DIG / Alors que le Gabon vient de graver dans le marbre un durcissement historique du Code de la nationalité, une nomination à la tête de la communication du gouvernement fait l’effet d’un séisme politique.
Soro Donagnon Issoufou, expert infographe d’origine ivoirienne et naturalisé gabonais, assure l’intérim de ce poste ultra-stratégique depuis le 26 mars 2026.
Une promotion qui interroge sur la cohérence de la doctrine de « préférence nationale » affichée par les nouvelles autorités.
Une nomination à contre-courant de la loi
Le nouveau Gabon de 2026 s’est doté de lois restrictives visant à réserver les fonctions souveraines et les secteurs économiques clés aux « Gabonais d’origine ».
Dans ce contexte, voir un citoyen naturalisé prendre les commandes de la parole officielle de l’État crée un malaise profond.

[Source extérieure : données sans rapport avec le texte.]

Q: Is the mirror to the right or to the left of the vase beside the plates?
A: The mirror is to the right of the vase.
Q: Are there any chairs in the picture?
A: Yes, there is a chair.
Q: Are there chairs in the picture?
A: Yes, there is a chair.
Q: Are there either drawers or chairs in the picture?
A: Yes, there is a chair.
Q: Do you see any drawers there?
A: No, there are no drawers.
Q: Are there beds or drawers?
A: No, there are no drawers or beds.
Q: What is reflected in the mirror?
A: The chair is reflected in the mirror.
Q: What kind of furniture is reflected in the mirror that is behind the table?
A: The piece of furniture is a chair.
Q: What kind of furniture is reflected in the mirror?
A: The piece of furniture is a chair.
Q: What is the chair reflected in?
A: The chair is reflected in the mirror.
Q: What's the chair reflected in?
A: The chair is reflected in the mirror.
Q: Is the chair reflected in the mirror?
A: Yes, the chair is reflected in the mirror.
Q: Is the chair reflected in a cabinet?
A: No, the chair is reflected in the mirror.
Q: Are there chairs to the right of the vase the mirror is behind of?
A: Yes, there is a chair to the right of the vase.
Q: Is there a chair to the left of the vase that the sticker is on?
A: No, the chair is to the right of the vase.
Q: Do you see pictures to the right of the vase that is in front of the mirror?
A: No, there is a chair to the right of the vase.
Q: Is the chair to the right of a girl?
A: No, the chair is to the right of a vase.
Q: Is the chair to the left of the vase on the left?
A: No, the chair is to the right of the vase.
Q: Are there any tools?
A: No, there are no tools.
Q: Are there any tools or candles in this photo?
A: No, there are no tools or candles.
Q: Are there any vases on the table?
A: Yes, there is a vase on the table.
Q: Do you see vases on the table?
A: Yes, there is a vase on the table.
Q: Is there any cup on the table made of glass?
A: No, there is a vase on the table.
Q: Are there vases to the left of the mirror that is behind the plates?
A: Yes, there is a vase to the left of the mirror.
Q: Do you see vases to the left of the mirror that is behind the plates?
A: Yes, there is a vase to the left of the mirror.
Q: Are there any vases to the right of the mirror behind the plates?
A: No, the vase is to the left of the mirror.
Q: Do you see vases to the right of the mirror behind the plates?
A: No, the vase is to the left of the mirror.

Le choc des principes : Comment justifier l’exclusion des binationaux de certains secteurs économiques tout en confiant les clés de la communication gouvernementale — le saint des saints de la stratégie d’État — à un profil dont la naturalisation est au cœur des débats ?
Légitimité technique vs Identité : Si ses compétences en ingénierie de l’image sont reconnues, le milieu de la communication s’interroge : le talent technique suffit-il à compenser le déficit de « légitimité historique » exigé par l’opinion publique actuelle ?
Soupçons et réseaux d’affinités
Dans les couloirs du pouvoir à Libreville, les murmures vont bon train. Beaucoup y voient la persistance de réseaux d’affinités qui transcenderaient les lois patriotiques votées ces derniers mois.
Cette nomination fragilise le discours officiel sur la « restauration de la dignité nationale » :
-S’agit-il d’un pragmatisme de sommet qui privilégie l’efficacité technocratique ?
-Ou d’un accroc majeur au contrat social promis aux Gabonais après la transition ?
Un test de crédibilité pour le pouvoir
La confirmation définitive de Soro Donagnon Issoufou à ce poste serait un signal ambigu. Elle prouverait que, malgré les discours souverainistes, le sommet de l’État reste une zone où les règles de nationalité s’effacent devant la proximité ou l’expertise technique.
Pour les défenseurs du « Gabon d’abord », c’est une pilule amère qui pourrait alimenter une fronde identitaire au sein même de la majorité.